(Given data)

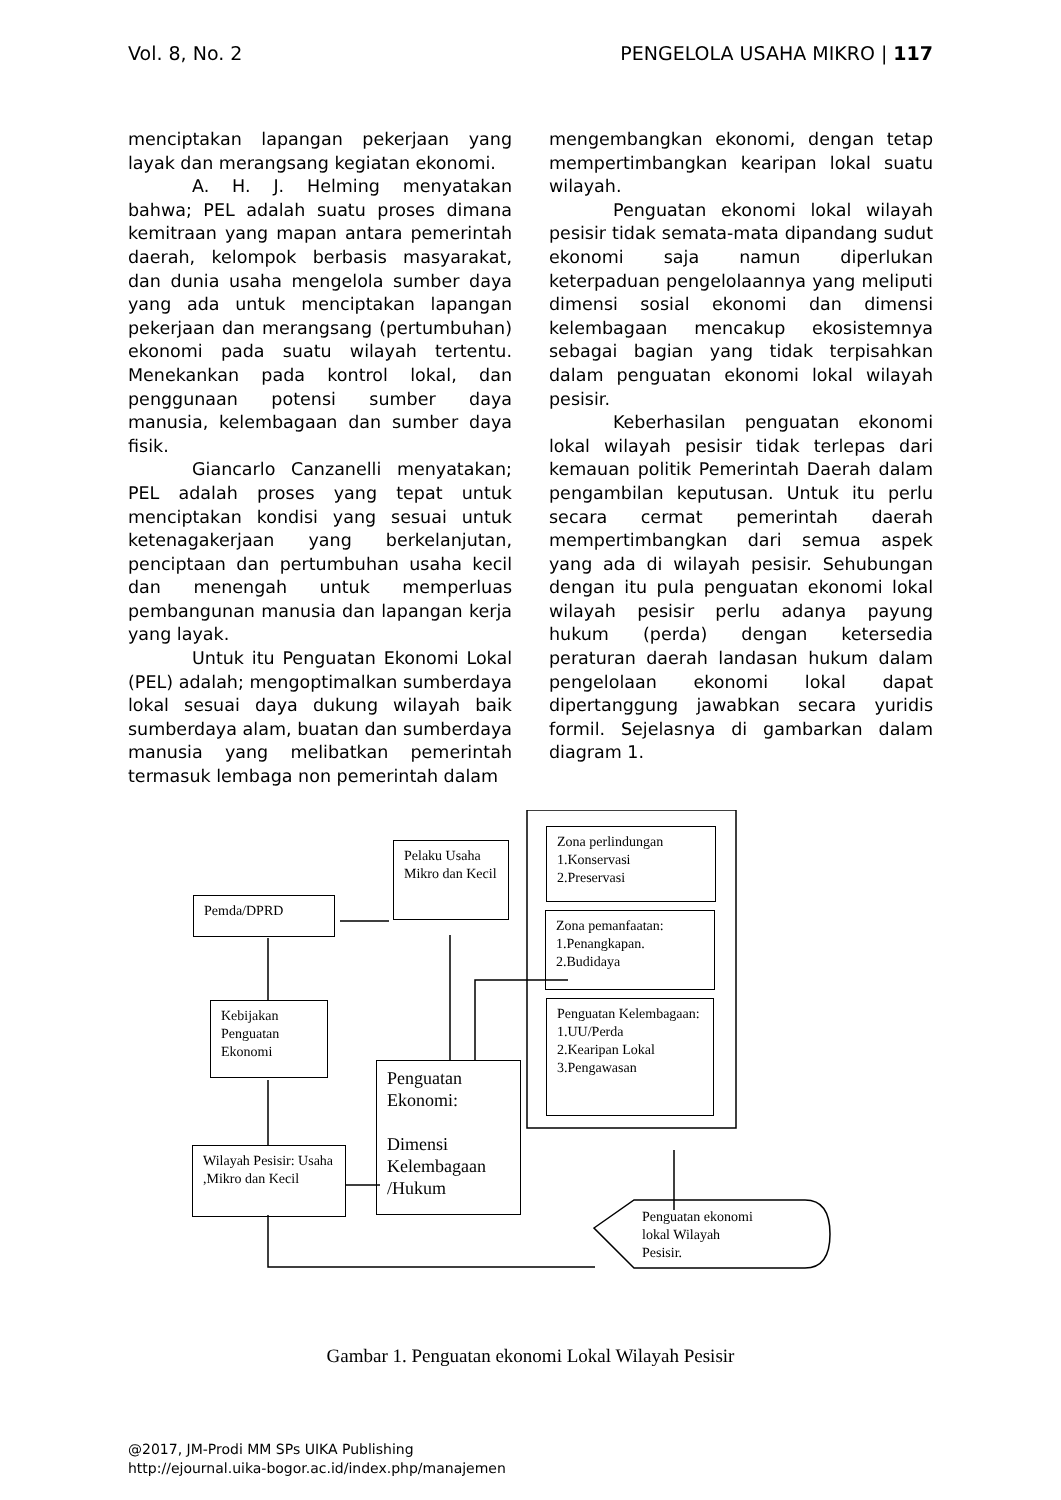Vol. 8, No. 2 PENGELOLA USAHA MIKRO | 117
menciptakan lapangan pekerjaan yang layak dan merangsang kegiatan ekonomi.
A. H. J. Helming menyatakan bahwa; PEL adalah suatu proses dimana kemitraan yang mapan antara pemerintah daerah, kelompok berbasis masyarakat, dan dunia usaha mengelola sumber daya yang ada untuk menciptakan lapangan pekerjaan dan merangsang (pertumbuhan) ekonomi pada suatu wilayah tertentu. Menekankan pada kontrol lokal, dan penggunaan potensi sumber daya manusia, kelembagaan dan sumber daya fisik.
Giancarlo Canzanelli menyatakan; PEL adalah proses yang tepat untuk menciptakan kondisi yang sesuai untuk ketenagakerjaan yang berkelanjutan, penciptaan dan pertumbuhan usaha kecil dan menengah untuk memperluas pembangunan manusia dan lapangan kerja yang layak.
Untuk itu Penguatan Ekonomi Lokal (PEL) adalah; mengoptimalkan sumberdaya lokal sesuai daya dukung wilayah baik sumberdaya alam, buatan dan sumberdaya manusia yang melibatkan pemerintah termasuk lembaga non pemerintah dalam
mengembangkan ekonomi, dengan tetap mempertimbangkan kearipan lokal suatu wilayah.
Penguatan ekonomi lokal wilayah pesisir tidak semata-mata dipandang sudut ekonomi saja namun diperlukan keterpaduan pengelolaannya yang meliputi dimensi sosial ekonomi dan dimensi kelembagaan mencakup ekosistemnya sebagai bagian yang tidak terpisahkan dalam penguatan ekonomi lokal wilayah pesisir.
Keberhasilan penguatan ekonomi lokal wilayah pesisir tidak terlepas dari kemauan politik Pemerintah Daerah dalam pengambilan keputusan. Untuk itu perlu secara cermat pemerintah daerah mempertimbangkan dari semua aspek yang ada di wilayah pesisir. Sehubungan dengan itu pula penguatan ekonomi lokal wilayah pesisir perlu adanya payung hukum (perda) dengan ketersedia peraturan daerah landasan hukum dalam pengelolaan ekonomi lokal dapat dipertanggung jawabkan secara yuridis formil. Sejelasnya di gambarkan dalam diagram 1.
Pelaku Usaha Mikro dan Kecil
Pemda/DPRD
Kebijakan Penguatan Ekonomi
Penguatan Ekonomi:
Dimensi Kelembagaan /Hukum
Wilayah Pesisir: Usaha ,Mikro dan Kecil
Zona perlindungan
1.Konservasi
2.Preservasi
Zona pemanfaatan:
1.Penangkapan.
2.Budidaya
Penguatan Kelembagaan:
1.UU/Perda
2.Kearipan Lokal
3.Pengawasan
Penguatan ekonomi
lokal Wilayah
Pesisir.
Gambar 1. Penguatan ekonomi Lokal Wilayah Pesisir
@2017, JM-Prodi MM SPs UIKA Publishing
http://ejournal.uika-bogor.ac.id/index.php/manajemen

(End Given data)

Exercise aim: Please repeat the entries above exactly, leaving out any pictures.

Solved problem:
Vol. 8, No. 2 PENGELOLA USAHA MIKRO | 117
menciptakan lapangan pekerjaan yang layak dan merangsang kegiatan ekonomi.
A. H. J. Helming menyatakan bahwa; PEL adalah suatu proses dimana kemitraan yang mapan antara pemerintah daerah, kelompok berbasis masyarakat, dan dunia usaha mengelola sumber daya yang ada untuk menciptakan lapangan pekerjaan dan merangsang (pertumbuhan) ekonomi pada suatu wilayah tertentu. Menekankan pada kontrol lokal, dan penggunaan potensi sumber daya manusia, kelembagaan dan sumber daya fisik.
Giancarlo Canzanelli menyatakan; PEL adalah proses yang tepat untuk menciptakan kondisi yang sesuai untuk ketenagakerjaan yang berkelanjutan, penciptaan dan pertumbuhan usaha kecil dan menengah untuk memperluas pembangunan manusia dan lapangan kerja yang layak.
Untuk itu Penguatan Ekonomi Lokal (PEL) adalah; mengoptimalkan sumberdaya lokal sesuai daya dukung wilayah baik sumberdaya alam, buatan dan sumberdaya manusia yang melibatkan pemerintah termasuk lembaga non pemerintah dalam
mengembangkan ekonomi, dengan tetap mempertimbangkan kearipan lokal suatu wilayah.
Penguatan ekonomi lokal wilayah pesisir tidak semata-mata dipandang sudut ekonomi saja namun diperlukan keterpaduan pengelolaannya yang meliputi dimensi sosial ekonomi dan dimensi kelembagaan mencakup ekosistemnya sebagai bagian yang tidak terpisahkan dalam penguatan ekonomi lokal wilayah pesisir.
Keberhasilan penguatan ekonomi lokal wilayah pesisir tidak terlepas dari kemauan politik Pemerintah Daerah dalam pengambilan keputusan. Untuk itu perlu secara cermat pemerintah daerah mempertimbangkan dari semua aspek yang ada di wilayah pesisir. Sehubungan dengan itu pula penguatan ekonomi lokal wilayah pesisir perlu adanya payung hukum (perda) dengan ketersedia peraturan daerah landasan hukum dalam pengelolaan ekonomi lokal dapat dipertanggung jawabkan secara yuridis formil. Sejelasnya di gambarkan dalam diagram 1.
Pelaku Usaha Mikro dan Kecil
Pemda/DPRD
Kebijakan Penguatan Ekonomi
Penguatan Ekonomi:
Dimensi Kelembagaan /Hukum
Wilayah Pesisir: Usaha ,Mikro dan Kecil
Zona perlindungan
1.Konservasi
2.Preservasi
Zona pemanfaatan:
1.Penangkapan.
2.Budidaya
Penguatan Kelembagaan:
1.UU/Perda
2.Kearipan Lokal
3.Pengawasan
Penguatan ekonomi
lokal Wilayah
Pesisir.
Gambar 1. Penguatan ekonomi Lokal Wilayah Pesisir
@2017, JM-Prodi MM SPs UIKA Publishing
http://ejournal.uika-bogor.ac.id/index.php/manajemen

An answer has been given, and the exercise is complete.